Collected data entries
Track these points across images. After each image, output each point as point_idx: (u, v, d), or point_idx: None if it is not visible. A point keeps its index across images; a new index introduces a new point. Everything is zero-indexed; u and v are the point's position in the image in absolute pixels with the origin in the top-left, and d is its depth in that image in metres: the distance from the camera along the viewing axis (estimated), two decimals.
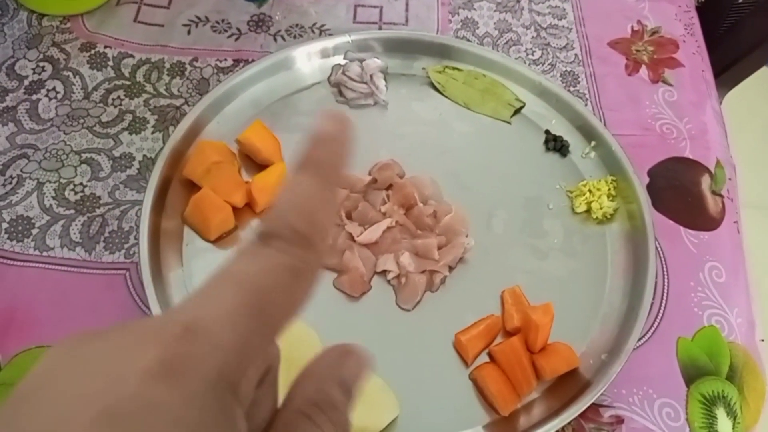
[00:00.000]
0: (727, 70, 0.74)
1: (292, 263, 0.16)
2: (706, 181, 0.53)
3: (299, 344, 0.33)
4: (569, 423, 0.41)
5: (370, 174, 0.50)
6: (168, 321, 0.15)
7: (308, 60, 0.56)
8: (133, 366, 0.14)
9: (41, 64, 0.55)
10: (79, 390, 0.14)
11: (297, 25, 0.60)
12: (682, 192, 0.53)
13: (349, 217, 0.48)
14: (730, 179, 0.54)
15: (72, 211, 0.48)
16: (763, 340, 0.49)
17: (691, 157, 0.55)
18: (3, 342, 0.42)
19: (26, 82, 0.54)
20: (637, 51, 0.61)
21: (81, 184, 0.49)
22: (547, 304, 0.43)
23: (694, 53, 0.61)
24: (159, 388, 0.14)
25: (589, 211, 0.50)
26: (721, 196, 0.53)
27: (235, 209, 0.47)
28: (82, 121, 0.52)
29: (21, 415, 0.14)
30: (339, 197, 0.48)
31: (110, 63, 0.56)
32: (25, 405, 0.14)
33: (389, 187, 0.50)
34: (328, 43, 0.56)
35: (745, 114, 1.32)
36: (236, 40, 0.58)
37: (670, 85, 0.59)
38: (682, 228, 0.51)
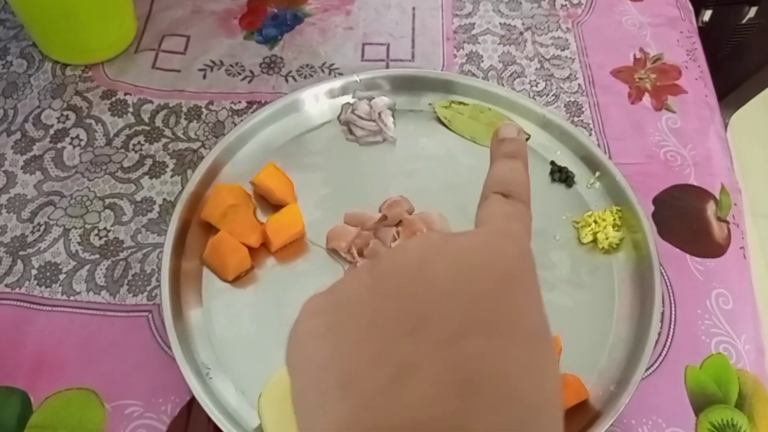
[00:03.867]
0: (732, 91, 0.74)
1: (509, 208, 0.26)
2: (711, 208, 0.54)
3: None
4: None
5: (380, 211, 0.52)
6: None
7: (317, 101, 0.58)
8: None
9: (65, 112, 0.58)
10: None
11: (307, 65, 0.62)
12: (688, 219, 0.54)
13: (360, 254, 0.50)
14: (735, 204, 0.55)
15: (97, 256, 0.50)
16: None
17: (695, 184, 0.55)
18: (35, 385, 0.45)
19: (51, 131, 0.57)
20: (640, 79, 0.62)
21: (105, 228, 0.51)
22: (555, 337, 0.45)
23: (696, 79, 0.62)
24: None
25: (595, 241, 0.51)
26: (727, 222, 0.54)
27: (251, 250, 0.49)
28: (104, 167, 0.55)
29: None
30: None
31: (130, 109, 0.58)
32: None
33: (399, 223, 0.52)
34: (337, 83, 0.58)
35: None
36: (249, 82, 0.61)
37: (674, 112, 0.60)
38: (688, 256, 0.52)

▶ [Problem]: Hand back exactly the lines from the one with "33: (389, 187, 0.50)" through the last line of the data above, both ends included, with every picture left out.

▶ [Exercise output]:
33: (389, 187, 0.50)
34: (328, 43, 0.56)
35: (745, 114, 1.32)
36: (236, 40, 0.58)
37: (670, 85, 0.59)
38: (682, 228, 0.51)
[00:03.867]
0: (732, 91, 0.74)
1: (509, 208, 0.26)
2: (711, 208, 0.54)
3: None
4: None
5: (380, 211, 0.52)
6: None
7: (317, 101, 0.58)
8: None
9: (65, 112, 0.58)
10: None
11: (307, 65, 0.62)
12: (688, 219, 0.54)
13: (360, 254, 0.50)
14: (735, 204, 0.55)
15: (97, 256, 0.50)
16: None
17: (695, 184, 0.55)
18: (35, 385, 0.45)
19: (51, 131, 0.57)
20: (640, 79, 0.62)
21: (105, 228, 0.51)
22: (555, 337, 0.45)
23: (696, 79, 0.62)
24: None
25: (595, 241, 0.51)
26: (727, 222, 0.54)
27: (251, 250, 0.49)
28: (104, 167, 0.55)
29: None
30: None
31: (130, 109, 0.58)
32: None
33: (399, 223, 0.52)
34: (337, 83, 0.58)
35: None
36: (249, 82, 0.61)
37: (674, 112, 0.60)
38: (688, 256, 0.52)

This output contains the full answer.